I expect to see the output - what you called signal2 - to have double the frequency of signal1. The red waveform appears to be just a clipped version of the sinewave at the same frequency. I would expect to see that somewhere on the other side of the circuit if a diode was shorted and burned out.

However, if the frequency was double the input, then that red waveform would appear more normal, in that the phototransistor is only able to generate a voltage and conduct in one direction and not the other. Still, I don't see any charge held over from the 100nF cap. Are you sure that signal2 is really not from the other side of the circuit? It just doesn't look right to me.
 
Hello,

Bridge rectifiers present special challenges for seeing the simulation work right.

To properly view the output, make the following changes to the circuit:
1. Disconnect the ground from the bridge rectifier, connect that point of the rectifier to the other side of the AC input.
2. Connect a 10 megohm resistor from that AC input side to ground.
3. Ground the cathode of the opto coupler internal LED.
4. Ground the bottom of C1.
5. Do not try to view the input sine wave, instead view the output of the bridge rectifier at the junction of the two cathodes (left side of R1). Also view the output at the top of C1 on the second channel.

Problems occur with bridge rectifiers because the AC input can not be common to ground when trying to view another point in the circuit because the second point is implicitly common to ground also. This isnt a problem with half wave rectifiers.

So what you should see is a full wave rectified sine on channel 1 and something similar on channel 2.

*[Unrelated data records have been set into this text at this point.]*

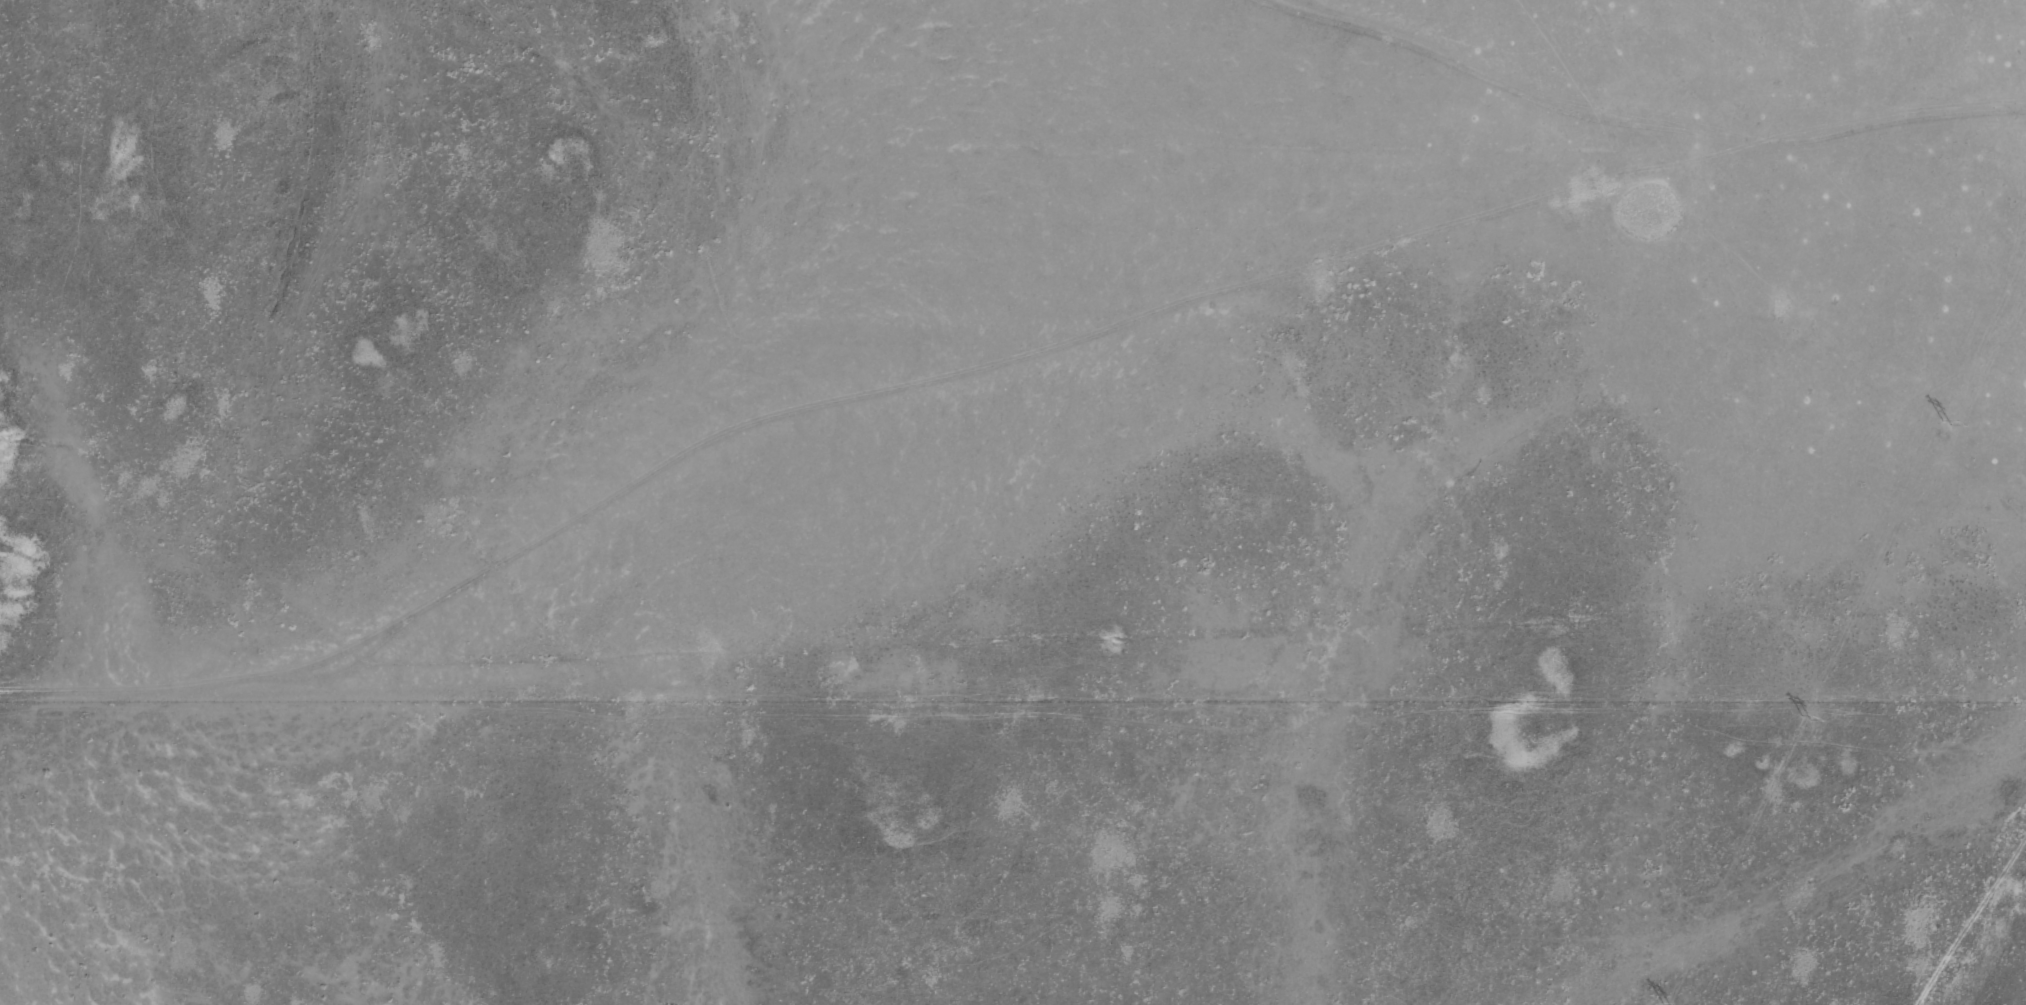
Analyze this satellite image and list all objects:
road: (1650, 165)
power tower: (1943, 417)
road: (819, 421)
power tower: (1801, 721)

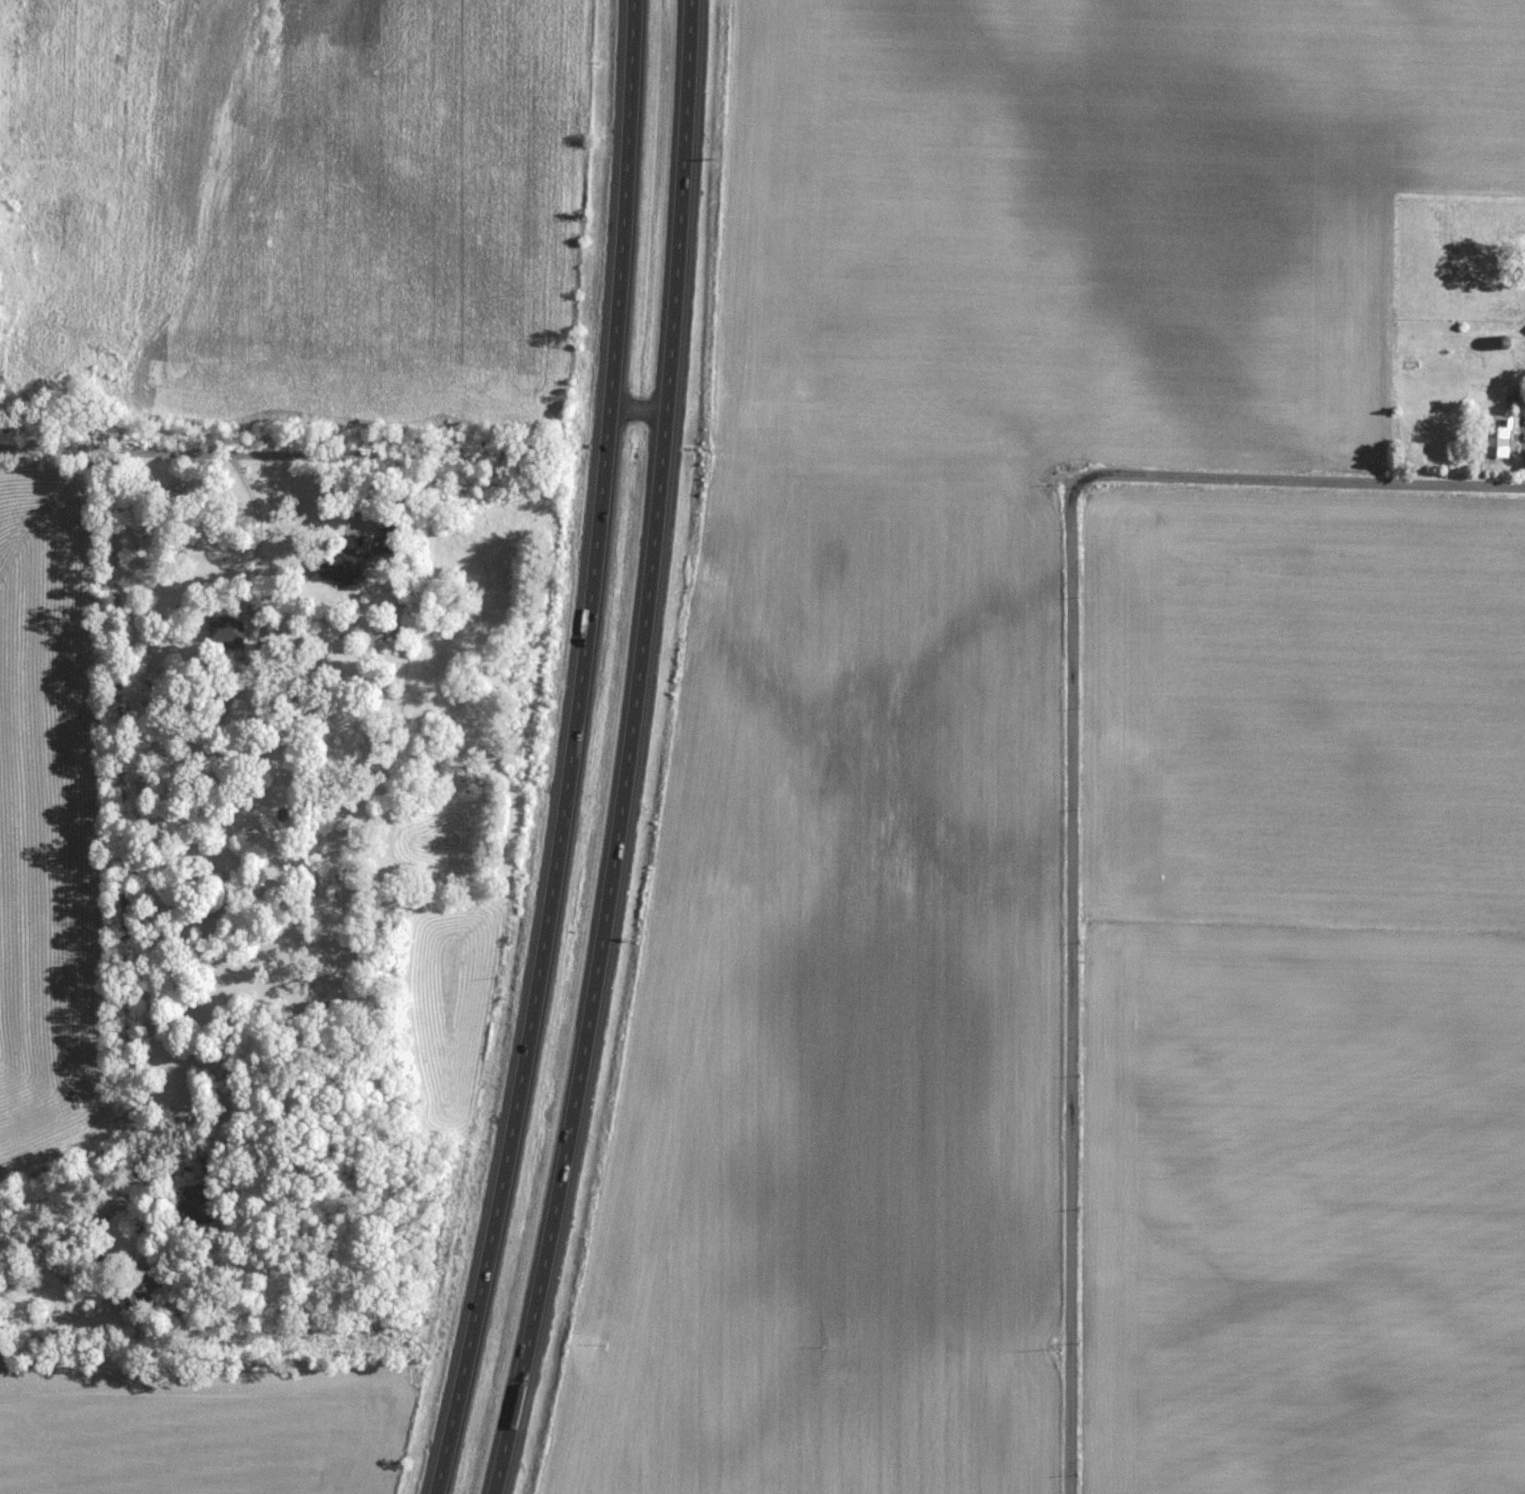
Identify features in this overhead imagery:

Depending on the simulation model it may also work to simply ground the lower end of C1.
 
Mr Al gives good advice.
What you should be seeing is the opto-coupler switch off (signal 2 go high) briefly as the AC passes through zero - this happens twice per cycle. This kind of circuit is often used to syncronise electronic circuits to the mains power.
 
Yea, that looks more like the real world to me. Funny, I didn't realize we had a simulation going here - I thought it was real broken hardware!